Measurement of the isotopic composition of cosmic-ray helium, lithium, beryllium, and boron up to 1700 MeV per atomic mass unit

S. P. Ahlen, Boston University
N. R. Greene, Boston University
D. Loomba, Boston University
J. W. Mitchell, Universities Space Research Association
C. R. Bower, Indiana University Bloomington
R. M. Heinz, Indiana University Bloomington
S. L. Mufson, Indiana University Bloomington
J. Musser, Indiana University Bloomington
J. J. Pitts, Indiana University Bloomington
G. M. Spiczak, Indiana University Bloomington
J. Clem, Louisiana State University
T. G. Guzik, Louisiana State University
M. Lijowski, Louisiana State University
J. P. Wefel, Louisiana State University
S. Mckee, University of Michigan, Ann Arbor
S. Nutter, University of Michigan, Ann Arbor
A. Tomasch, University of Michigan, Ann Arbor
J. J. Beatty, Washington University in St. Louis
D. J. Ficenec, Washington University in St. Louis
S. Tobias, Washington University in St. Louis


We present data from the second flight of the superconducting magnet instrument for light isotopes (SMILI), which took place on 1991 July 24. This instrument was optimized to determine the isotopic composition of He, Li, Be, and B in the Galactic cosmic rays, up to an energy of 2 GeV amu-1. The abundances of He, Li, and B are found to be consistent with standard models of cosmic-ray propagation.
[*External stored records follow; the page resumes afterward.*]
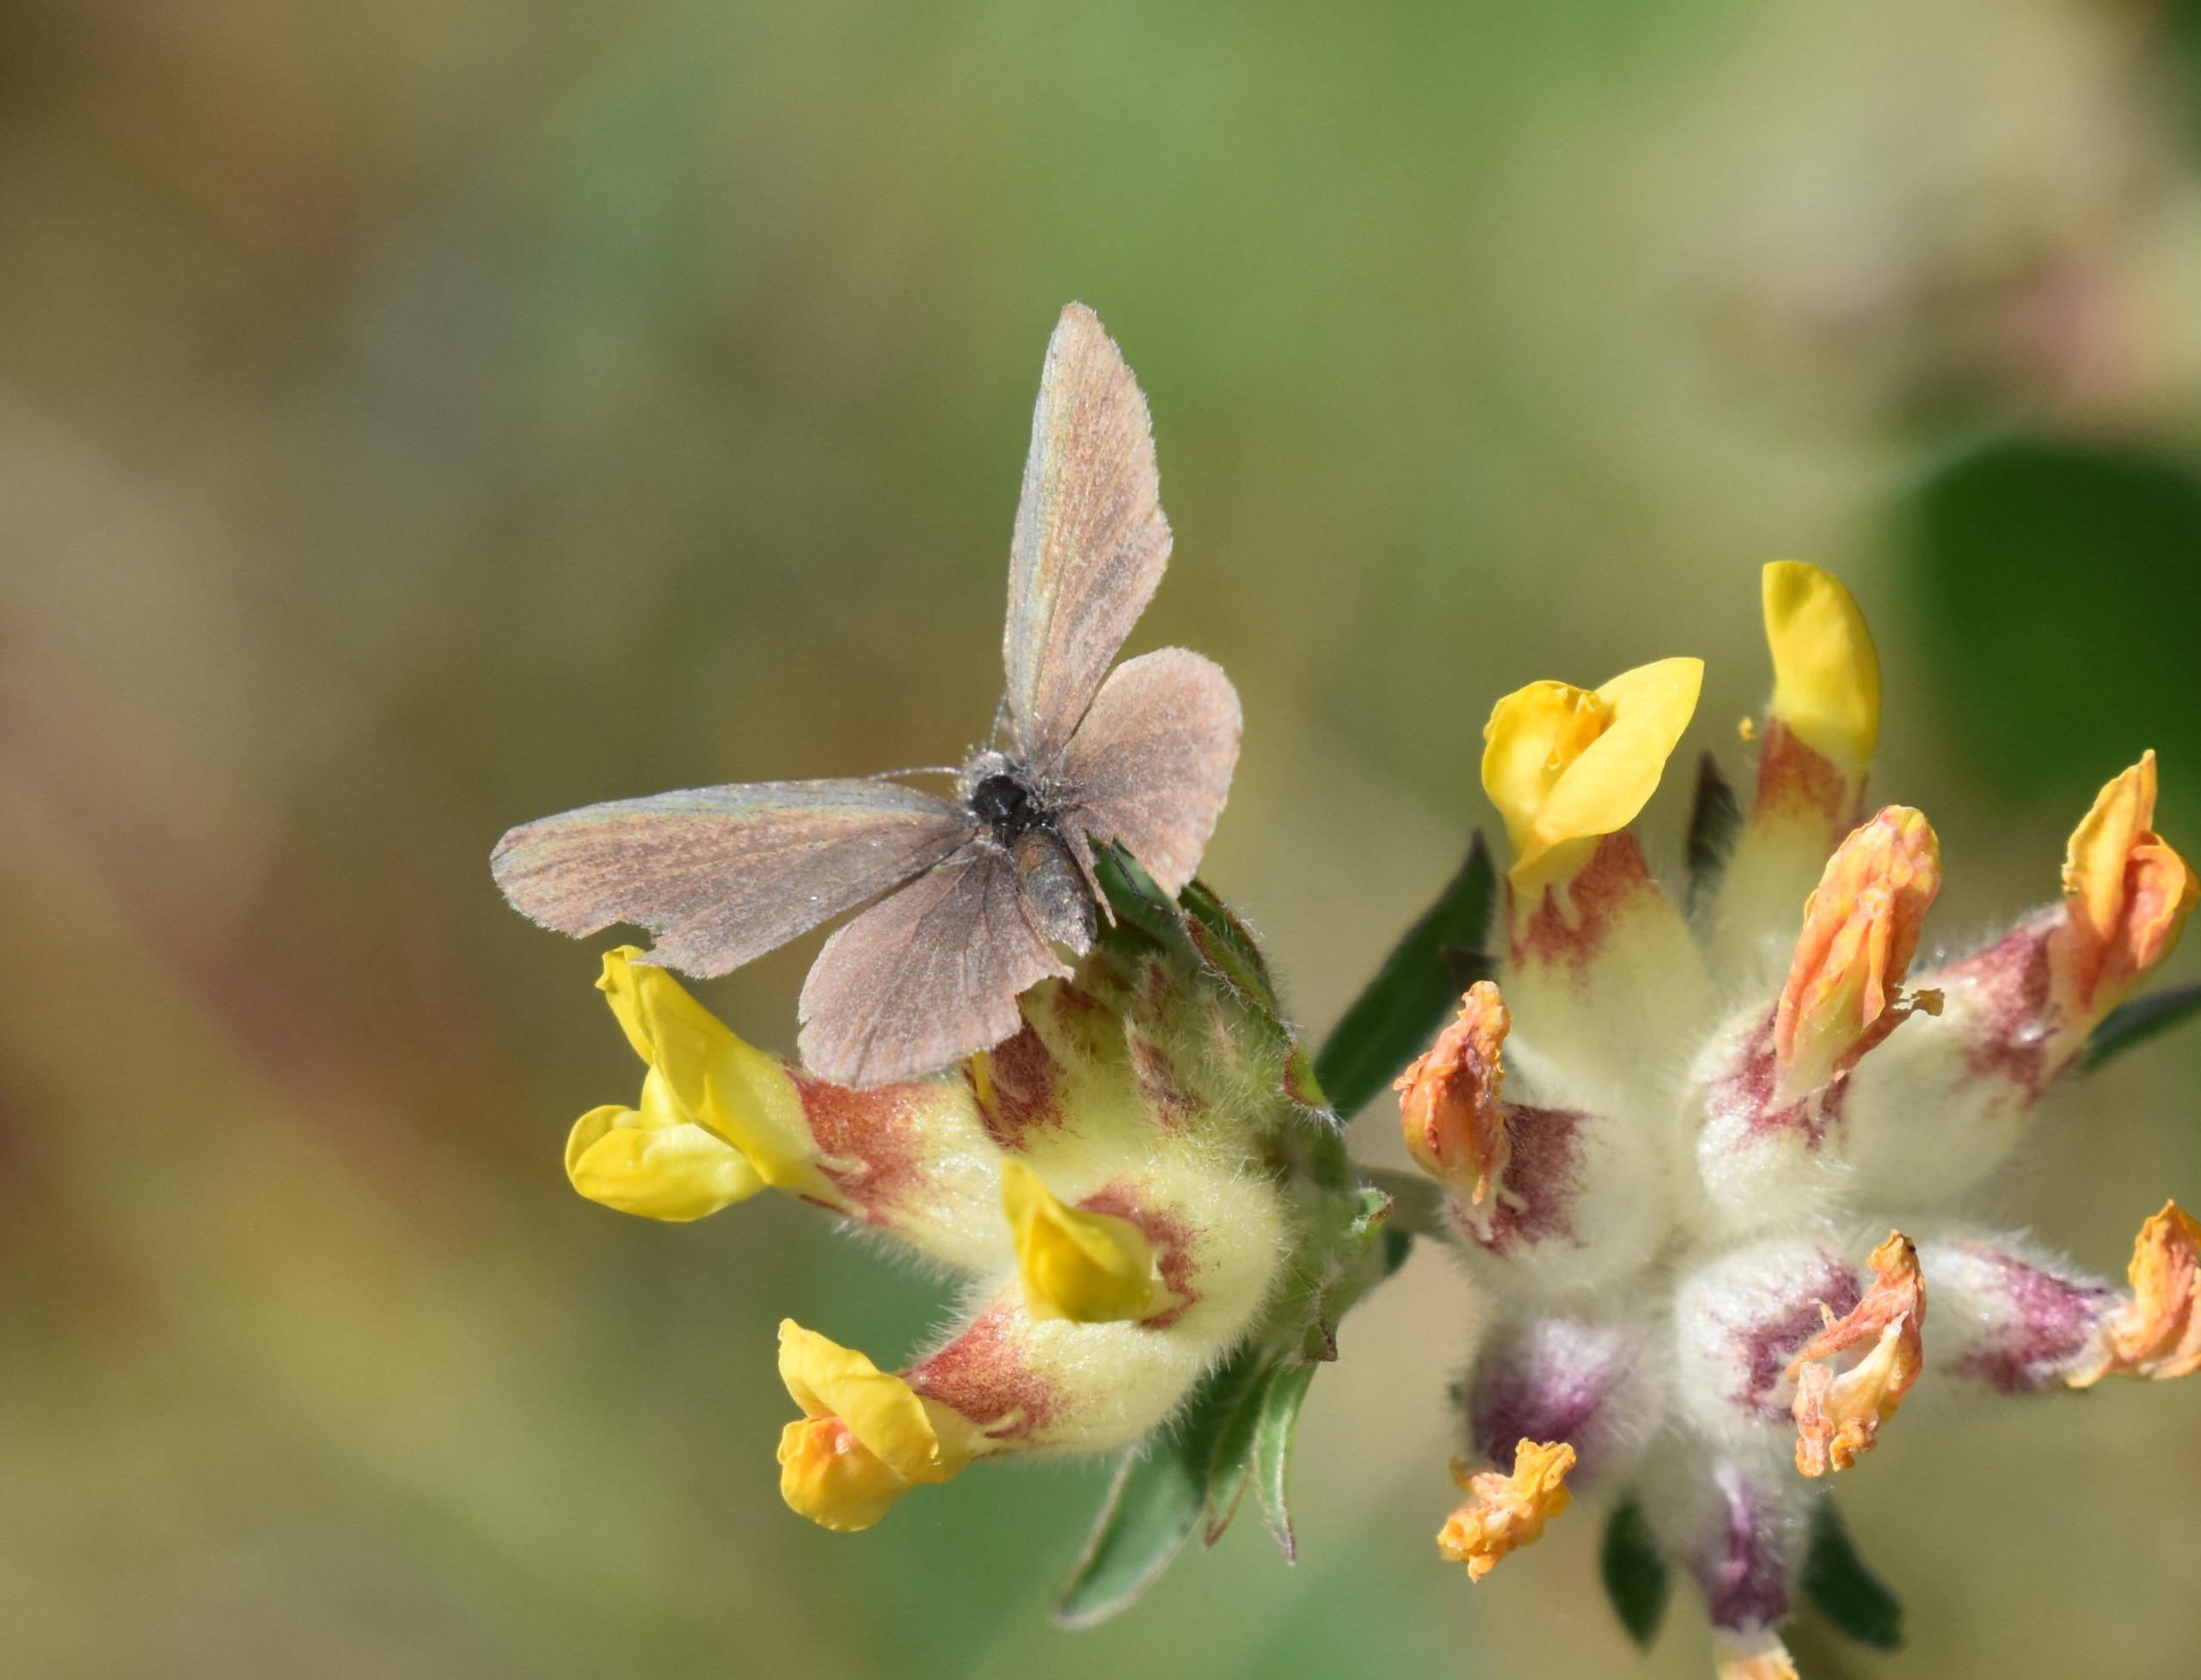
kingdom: Animalia
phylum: Arthropoda
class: Insecta
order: Lepidoptera
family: Lycaenidae
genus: Cupido
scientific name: Cupido minimus
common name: Dværgblåfugl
Our measurement of the abundances of the beryllium isotopes suggests an enhancement of the fraction of the isotope 10Be over that found at low energy. Of 26 beryllium events, nine are found to be 10Be. Monte Carlo calculations based on this observation imply the mean lifetime of cosmic rays to be less than 6 Myr at the 97.5% confidence level.